The Securities and Exchange Commission has updated its regulations requiring public companies to file cybersecurity disclosures, beginning in December 2023. Cyber-incident reporting within four business days of a material incident and Cybersecurity process disclosures indicating Officer and Director ownership over these cybersecurity processes will be required.
This PowerSession describes the two major disclosure area requirements, cyber-incidents (Form 8-K) and cybersecurity processes (Form 10-K) and technical guidance on how to comply with the regulations.
- Understand the two major disclosure requirements of the SEC Cybersecurity Regulations;
- Understand the nuances of what is changing from previous SEC cybersecurity reporting requirements
- Learn what information to report on a Form 8-K when a cyber-incident is determined to be material
- Understand what a “good faith” cybersecurity process entails for cybersecurity disclosure reporting in a Form 10-K
Who should view:
- Officers and Directors of Public Companies and Foreign Entities subject to SEC regulations
- Legal and Compliance personnel
- IT Security personnel responsible for implementing technical solutions
- Staff and consultants encouraging or accommodating legislative policy and regulatory organizations
Jim Hempstead manages the Global Project & Infrastructure Finance Group which includes almost 100 analysts covering approximately 1,800 individual issuers with over $3.5 trillion in debt. Jim acts as a rating chair across all segments of the portfolio; helps guide the team’s research objectives and is a regular participant in the team’s outreach activities. Jim helped develop the rating agency’s cyber risk strategy from 2019 to 2023 and managed the rating agency’s Environmental, Social and Governance effort between 2017 – 2020.

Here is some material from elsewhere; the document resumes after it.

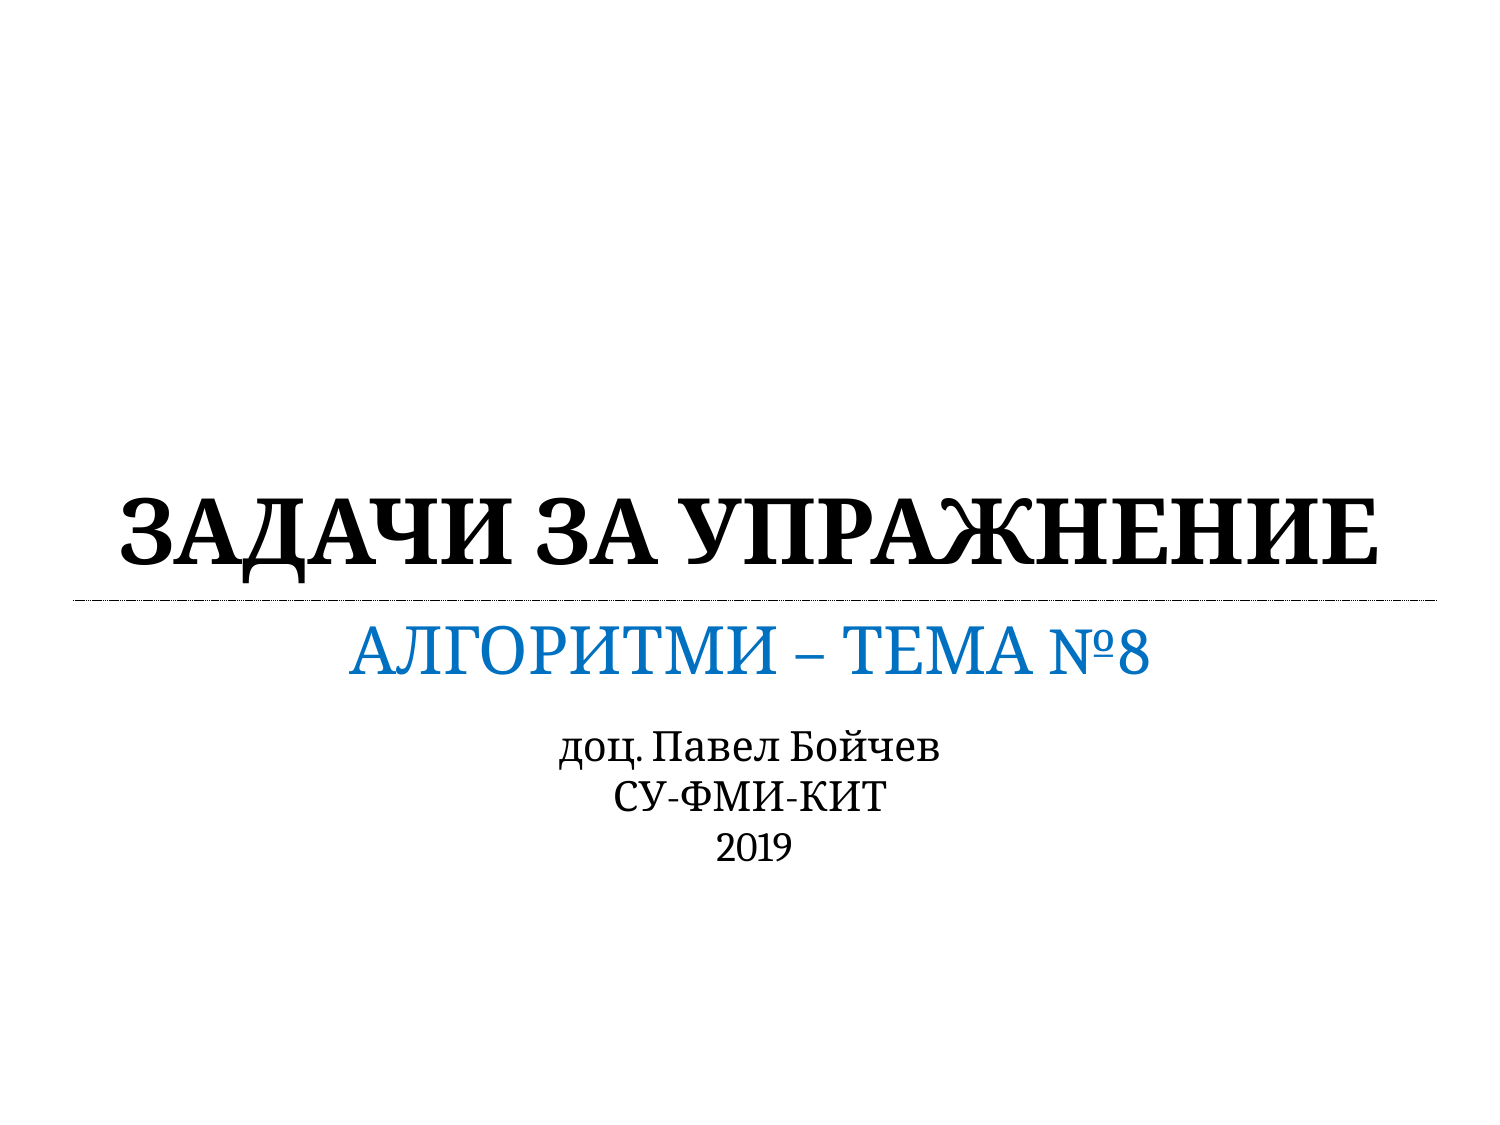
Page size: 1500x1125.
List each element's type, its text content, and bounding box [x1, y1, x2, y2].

President and Consultant with over 20 years of experience in cybersecurity, emerging technologies, marketing, business development, and government relations. I help Fortune 1000 clients, organizations, small businesses, and start-ups achieve their strategic goals and grow their market share. Serves as an Adjunct Professor at Georgetown University, where I teach graduate courses on risk management, homeland security, and cybersecurity, and design a certificate course on Blockchain technologies. Named “Top Tech Person To Follow” by LinkedIn, Voted “Cybersecurity Person of the Year.”
Danielle Jablanski is an OT cybersecurity strategist at Nozomi Networks, responsible for researching global cybersecurity topics and promoting operational technology (OT) and industrial control systems (ICS) cybersecurity awareness throughout the industry. She is also a nonresident fellow at the Cyber Statecraft Initiative of the Atlantic Council’s Scowcroft Center for Strategy and Security.
Bob is the Founder and CEO of Digital Directors Network, the leader in digital and cybersecurity governance. He is also an adjunct professor at the USC Marshall School of Business where he has taught strategic management, structured problem solving, global business issues and corporate governance. He is a retired PwC advisory senior partner where he lived and worked on 4 continents across 20 countries and built high performing teams, launched and led multiple businesses and helped the global F1000 on a range of strategic, operational and technology issues. He held senior leadership roles on PwC’s Global and Asia Pacific leadership teams and led their US IT strategy and operations practice and data management business units.